- Developer: SIMS
- Publisher: Sega
- Designers: Lehto Matsu Tokujoh
- Composer: Yoko Wada
- Platforms: Master System, Game Gear
- Release: Master System EU: June 1992; Game Gear EU: 1991; NA: 1991; BRA: 1991; JP: September 27, 1991;
- Genre: Sports
- Modes: Single-player, multiplayer

= Putt & Putter =

1991 video game

Putt & Putter is a miniature golf video game released for the Master System in June 1992 and Game Gear in December 1991. It was developed by SIMS Co, and published by Sega. In Brazil the game was called Mini-Golf. The back of the box describes it as a cross between mini-golf and pinball.

==Gameplay==

A hole during play

There are 18 holes in the game that increase in difficulty as the player progresses.
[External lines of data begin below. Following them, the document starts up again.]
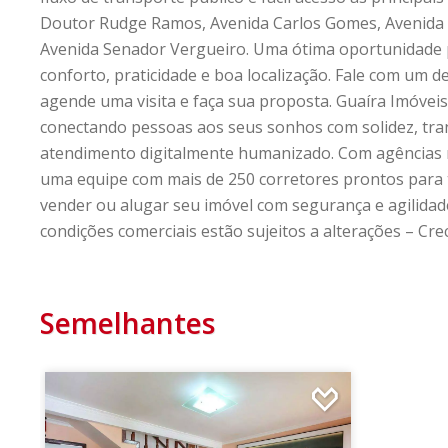
Doutor Rudge Ramos, Avenida Carlos Gomes, Avenida
Avenida Senador Vergueiro. Uma ótima oportunidade
conforto, praticidade e boa localização. Fale com um d
agende uma visita e faça sua proposta. Guaíra Imóvei
conectando pessoas aos seus sonhos com solidez, tr
atendimento digitalmente humanizado. Com agências 
uma equipe com mais de 250 corretores prontos para 
vender ou alugar seu imóvel com segurança e agilidad
condições comerciais estão sujeitos a alterações – Crec
Semelhantes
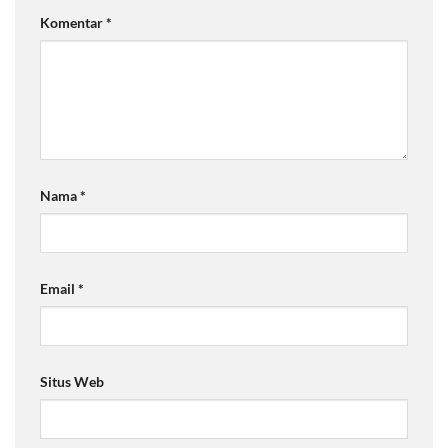
Komentar
*
Nama
*
Email
*
Situs Web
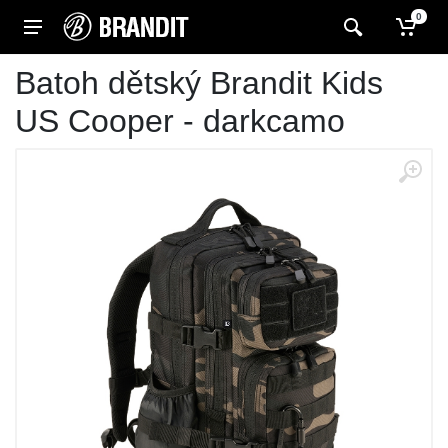
0
Batoh dětský Brandit Kids
US Cooper - darkcamo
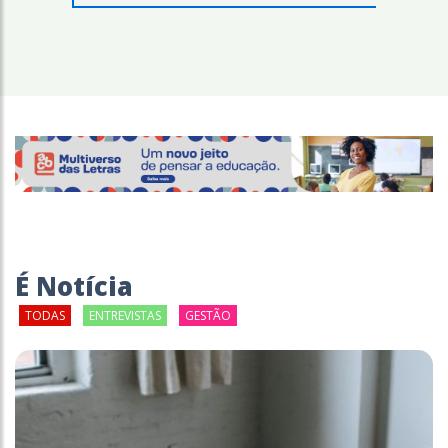
É Notícia
TODAS
ENTREVISTAS
GESTÃO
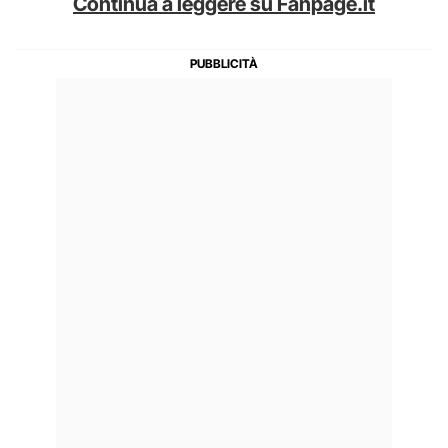
Continua a leggere su Fanpage.it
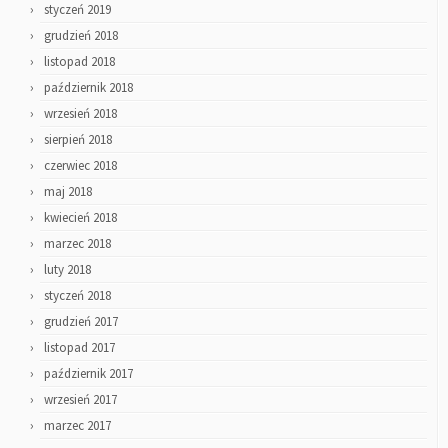
styczeń 2019
grudzień 2018
listopad 2018
październik 2018
wrzesień 2018
sierpień 2018
czerwiec 2018
maj 2018
kwiecień 2018
marzec 2018
luty 2018
styczeń 2018
grudzień 2017
listopad 2017
październik 2017
wrzesień 2017
marzec 2017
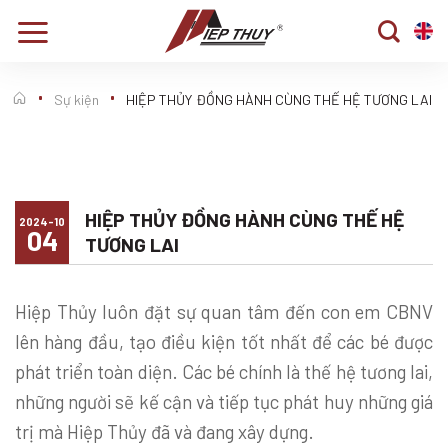
Skip
to
content
Sự kiện
HIỆP THỦY ĐỒNG HÀNH CÙNG THẾ HỆ TƯƠNG LAI
HIỆP THỦY ĐỒNG HÀNH CÙNG THẾ HỆ
2024-10
04
TƯƠNG LAI
Hiệp Thủy luôn đặt sự quan tâm đến con em CBNV
lên hàng đầu, tạo điều kiện tốt nhất để các bé được
phát triển toàn diện. Các bé chính là thế hệ tương lai,
những người sẽ kế cận và tiếp tục phát huy những giá
trị mà Hiệp Thủy đã và đang xây dựng.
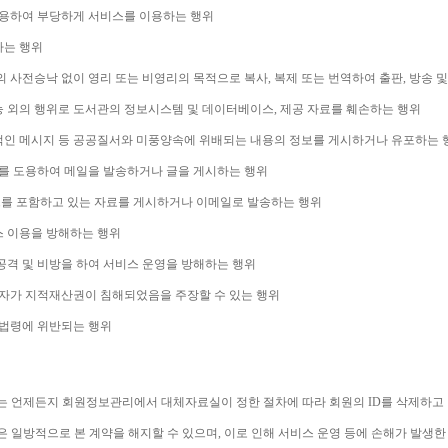
용하여 부당하게 서비스를 이용하는 행위
하는 행위
 사전승낙 없이 영리 또는 비영리의 목적으로 복사
, 
복제 또는 번역하여 출판
, 
방송 및
능 외의 행위로 도서관의 정보시스템 및 데이터베이스
, 
제공 자료를 훼손하는 행위
적인 메시지 등 공공질서와 미풍양속에 위배되는 내용의 정보를 게시하거나 유포하는 
를 도용하여 메일을 발송하거나 글을 게시하는 행위
를 포함하고 있는 자료를 게시하거나 이메일로 발송하는 행위
스 이용을 방해하는 행위
격 및 비방을 하여 서비스 운영을 방해하는 행위
자가 지적재산권이 침해되었음을 주장할 수 있는 행위
계법령에 위반되는 행위
는 언제든지 회원정보관리에서 대체자료실이 정한 절차에 따라 회원의 
ID
를 삭제하고
은 일방적으로 본 계약을 해지할 수 있으며
, 
이로 인해 서비스 운영 등에 손해가 발생한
Holes all have various obstacles that must be negotiated including sand traps, moving platforms and pinball style bumpers Almost all holes are surrounded by water and shots ending up off the course are given a one-stroke penalty. The holes are viewed from an isometric viewpoint.
Shots are taken by using the directional pad to line up the shot and pressing a button on the control pad to start the power gauge, pressing it again selects the desired power. The 18 holes are split down into three groups of six holes, the player must finish each set either in par or under-par to move on to the next set.

A two-player mode takes the form of two balls in play simultaneously. Unlike in full scale golf it is possible for one ball to hit the other without a penalty being incurred. This adds a strategic element to the multiplayer game.

==Reception==

Game gear cover art

Issue 34 of Games-X magazine (December 1991) gave the Game Gear version a 3 out of 5.

In January 1992, Power Play magazine gave the game a score of 57/100.

Sega Power magazine gave the game a score of 81/100 praising the gameplay especially the 2 player mode stating “Great fun for 2 players, this is one of those games that look awful, feels dated but has better gameplay then many other more hi-profile titles around at the mo.”